* _Data for processing_:
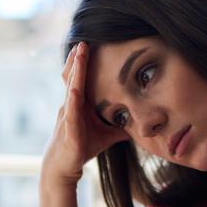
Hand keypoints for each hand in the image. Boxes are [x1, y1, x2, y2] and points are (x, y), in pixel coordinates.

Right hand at [41, 42, 127, 188]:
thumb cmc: (82, 147)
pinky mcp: (69, 131)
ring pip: (71, 88)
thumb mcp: (107, 133)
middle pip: (73, 76)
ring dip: (76, 70)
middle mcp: (71, 105)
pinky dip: (73, 100)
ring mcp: (68, 116)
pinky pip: (70, 113)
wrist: (64, 167)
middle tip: (84, 39)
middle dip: (78, 58)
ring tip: (79, 52)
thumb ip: (122, 125)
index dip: (84, 61)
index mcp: (79, 103)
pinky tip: (76, 90)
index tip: (90, 44)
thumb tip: (142, 121)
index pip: (81, 78)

* _Brief_:
The lines to reproduce run from the one that contains "index dip: (84, 61)" through the last line above; copy them exactly.

* _Worked solution_:
index dip: (84, 61)
index mcp: (79, 103)
pinky tip: (76, 90)
index tip: (90, 44)
thumb tip: (142, 121)
index pip: (81, 78)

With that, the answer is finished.